Installation and Operation:
Typically, installing a big CPU cooler in a small system can be a challenge. My main machine uses a Gigabyte brand micro-ATX motherboard in a Cougar Spike micro-ATX case with an Intel Core i3 3225 processor, a 240GB SSD and 8GB of memory. This isn't the tiniest system, but the thickness of the case has prevented me from using the Noctua NH-U14S, while the NH-U12S does fit... barely. For this review, I recognize that the case side panel may not be going back on during testing as the NH-D15 is taller than the NH-U12S.

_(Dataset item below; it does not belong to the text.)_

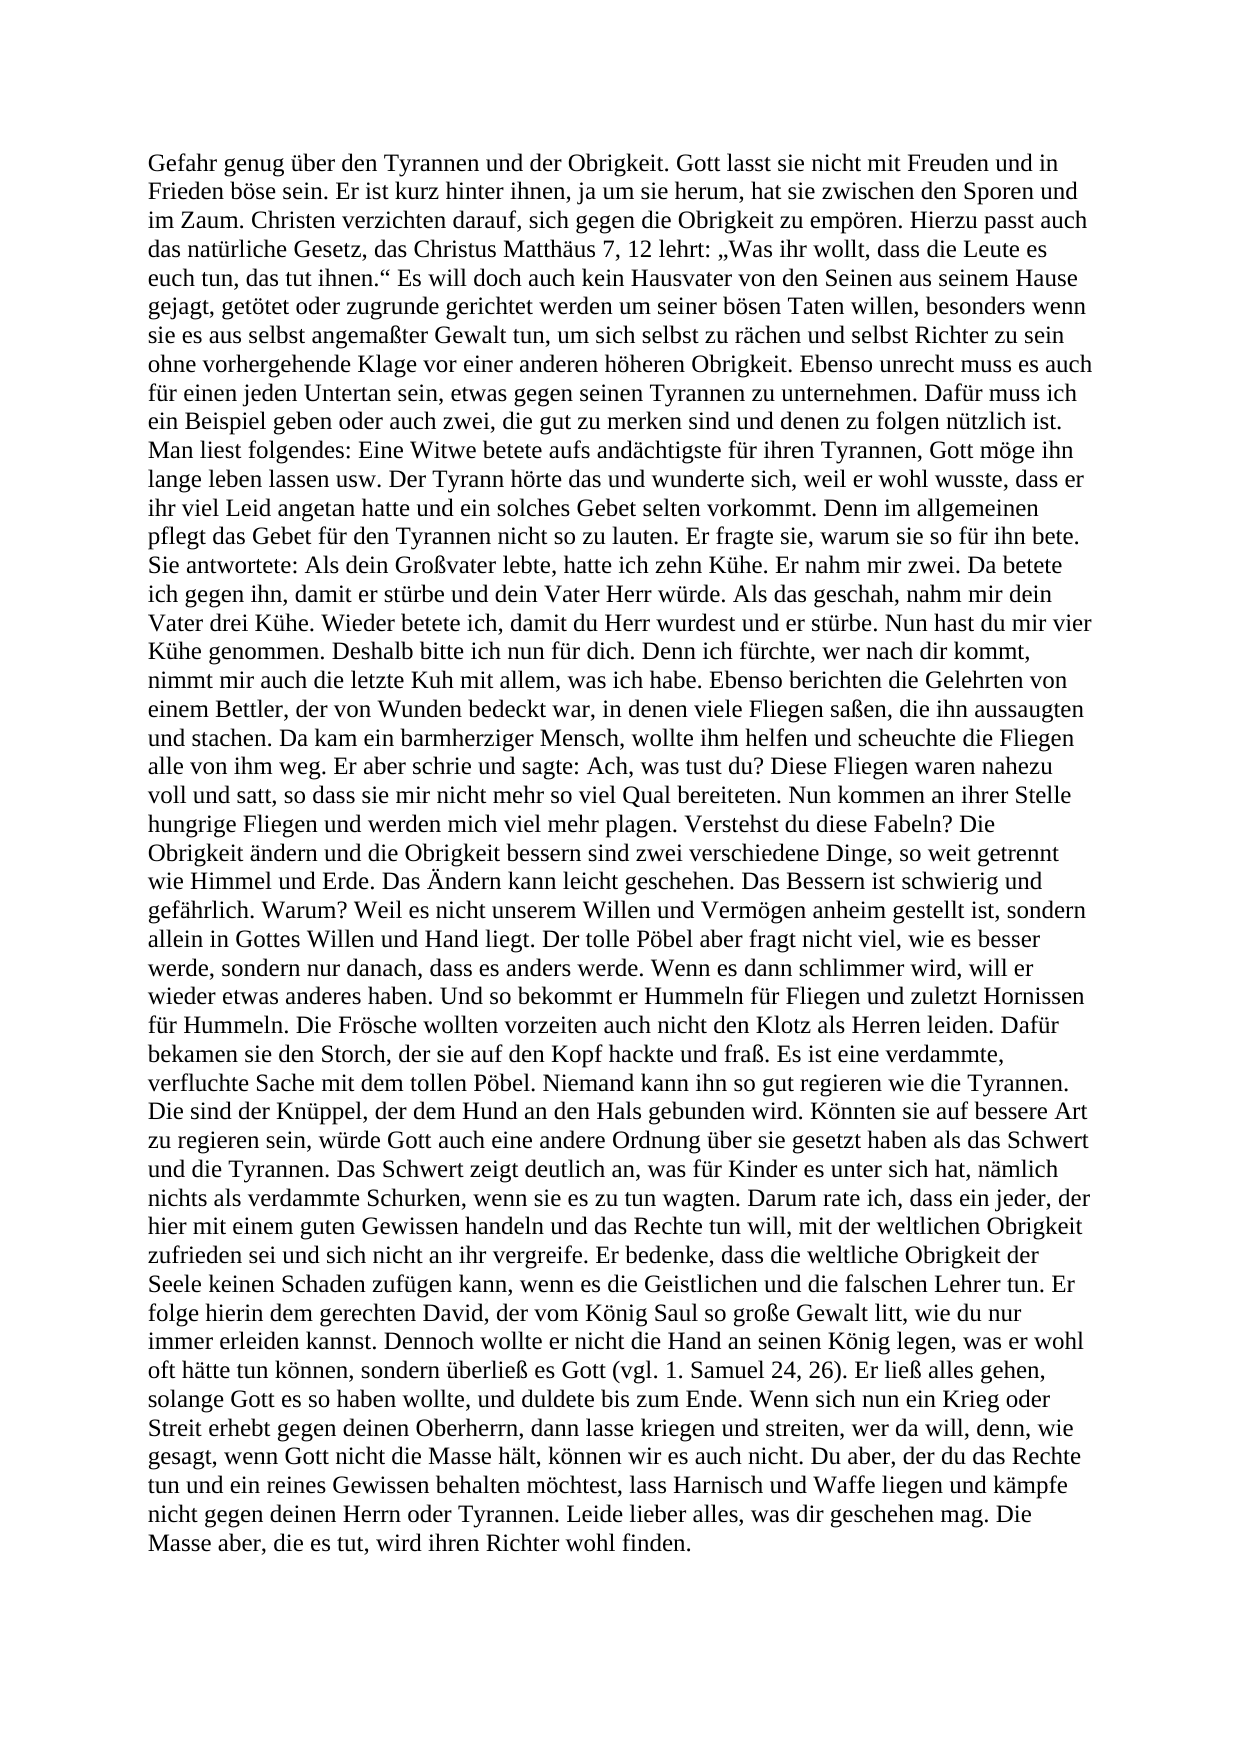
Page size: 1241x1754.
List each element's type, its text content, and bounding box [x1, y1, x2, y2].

text Fünftens. Gott hat noch eine andere Möglichkeit, die Obrigkeit zu bestrafen, so dass du dich nicht selbst zu rächen brauchst. Er kann eine fremde Obrigkeit erwecken, wie z. B. die Goten gegen die Römer, die Assyrer gegen Israel usw. So schwebt also überall Rache, Strafe und Gefahr genug über den Tyrannen und der Obrigkeit. Gott lasst sie nicht mit Freuden und in Frieden böse sein. Er ist kurz hinter ihnen, ja um sie herum, hat sie zwischen den Sporen und im Zaum. Christen verzichten darauf, sich gegen die Obrigkeit zu empören. Hierzu passt auch das natürliche Gesetz, das Christus Matthäus 7, 12 lehrt: „Was ihr wollt, dass die Leute es euch tun, das tut ihnen.“ Es will doch auch kein Hausvater von den Seinen aus seinem Hause gejagt, getötet oder zugrunde gerichtet werden um seiner bösen Taten willen, besonders wenn sie es aus selbst angemaßter Gewalt tun, um sich selbst zu rächen und selbst Richter zu sein ohne vorhergehende Klage vor einer anderen höheren Obrigkeit. Ebenso unrecht muss es auch für einen jeden Untertan sein, etwas gegen seinen Tyrannen zu unternehmen. Dafür muss ich ein Beispiel geben oder auch zwei, die gut zu merken sind und denen zu folgen nützlich ist. Man liest folgendes: Eine Witwe betete aufs andächtigste für ihren Tyrannen, Gott möge ihn lange leben lassen usw. Der Tyrann hörte das und wunderte sich, weil er wohl wusste, dass er ihr viel Leid angetan hatte und ein solches Gebet selten vorkommt. Denn im allgemeinen pflegt das Gebet für den Tyrannen nicht so zu lauten. Er fragte sie, warum sie so für ihn bete. Sie antwortete: Als dein Großvater lebte, hatte ich zehn Kühe. Er nahm mir zwei. Da betete ich gegen ihn, damit er stürbe und dein Vater Herr würde. Als das geschah, nahm mir dein Vater drei Kühe. Wieder betete ich, damit du Herr wurdest und er stürbe. Nun hast du mir vier Kühe genommen. Deshalb bitte ich nun für dich. Denn ich fürchte, wer nach dir kommt, nimmt mir auch die letzte Kuh mit allem, was ich habe. Ebenso berichten die Gelehrten von einem Bettler, der von Wunden bedeckt war, in denen viele Fliegen saßen, die ihn aussaugten und stachen. Da kam ein barmherziger Mensch, wollte ihm helfen und scheuchte die Fliegen alle von ihm weg. Er aber schrie und sagte: Ach, was tust du? Diese Fliegen waren nahezu voll und satt, so dass sie mir nicht mehr so viel Qual bereiteten. Nun kommen an ihrer Stelle hungrige Fliegen und werden mich viel mehr plagen. Verstehst du diese Fabeln? Die Obrigkeit ändern und die Obrigkeit bessern sind zwei verschiedene Dinge, so weit getrennt wie Himmel und Erde. Das Ändern kann leicht geschehen. Das Bessern ist schwierig und gefährlich. Warum? Weil es nicht unserem Willen und Vermögen anheim gestellt ist, sondern allein in Gottes Willen und Hand liegt. Der tolle Pöbel aber fragt nicht viel, wie es besser werde, sondern nur danach, dass es anders werde. Wenn es dann schlimmer wird, will er wieder etwas anderes haben. Und so bekommt er Hummeln für Fliegen und zuletzt Hornissen für Hummeln. Die Frösche wollten vorzeiten auch nicht den Klotz als Herren leiden. Dafür bekamen sie den Storch, der sie auf den Kopf hackte und fraß. Es ist eine verdammte, verfluchte Sache mit dem tollen Pöbel. Niemand kann ihn so gut regieren wie die Tyrannen. Die sind der Knüppel, der dem Hund an den Hals gebunden wird. Könnten sie auf bessere Art zu regieren sein, würde Gott auch eine andere Ordnung über sie gesetzt haben als das Schwert und die Tyrannen. Das Schwert zeigt deutlich an, was für Kinder es unter sich hat, nämlich nichts als verdammte Schurken, wenn sie es zu tun wagten. Darum rate ich, dass ein jeder, der hier mit einem guten Gewissen handeln und das Rechte tun will, mit der weltlichen Obrigkeit zufrieden sei und sich nicht an ihr vergreife. Er bedenke, dass die weltliche Obrigkeit der Seele keinen Schaden zufügen kann, wenn es die Geistlichen und die falschen Lehrer tun. Er folge hierin dem gerechten David, der vom König Saul so große Gewalt litt, wie du nur immer erleiden kannst. Dennoch wollte er nicht die Hand an seinen König legen, was er wohl oft hätte tun können, sondern überließ es Gott (vgl. 1. Samuel 24, 26). Er ließ alles gehen, solange Gott es so haben wollte, und duldete bis zum Ende. Wenn sich nun ein Krieg oder Streit erhebt gegen deinen Oberherrn, dann lasse kriegen und streiten, wer da will, denn, wie gesagt, wenn Gott nicht die Masse hält, können wir es auch nicht. Du aber, der du das Rechte tun und ein reines Gewissen behalten möchtest, lass Harnisch und Waffe liegen und kämpfe nicht gegen deinen Herrn oder Tyrannen. Leide lieber alles, was dir geschehen mag. Die Masse aber, die es tut, wird ihren Richter wohl finden. [148, 148, 1093, 1556]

The first image shows the CPU socket prepared with the SecuFirm2 mounting system - ready to receive the cooler. There is a backplate that was placed below the motherboard, and the four pre-installed bolts poke through the holes around the CPU socket. You then slide a standoff on to each of the four bolts, and install the brackets that tie a pair of bolts together like a bridge. You can change the installation of the SecuFirm2 brackets so that the cooler is oriented either facing the back of the case or facing the PSU. As shown, it will face the PSU as I was concerned about blocking the PCI Express slot closest to the CPU socket.
The next image shows that the cooler comes pretty close to that first PCI Express slot in this configuration, but it will allow me to use an expansion card (I use integrated graphics, but a PCI Express mounted mSATA SSD in this slot). What you may have noticed different between the first two images above is that the case's exhaust fan had to be removed to make room for the NH-D15. It's a big cooler, but we'll make it fit in here!
In the next pair of images we have the single, centered mounted fan installed. With a second fan installed it would either block the PCI Express slot or be way too tight up against the PSU.
Just to allow the use of the second cooling fan, the SSD was installed in the PCIe x1 slot instead of the PCIe x16 slot during testing. And in the end, the case side panel could not go back on.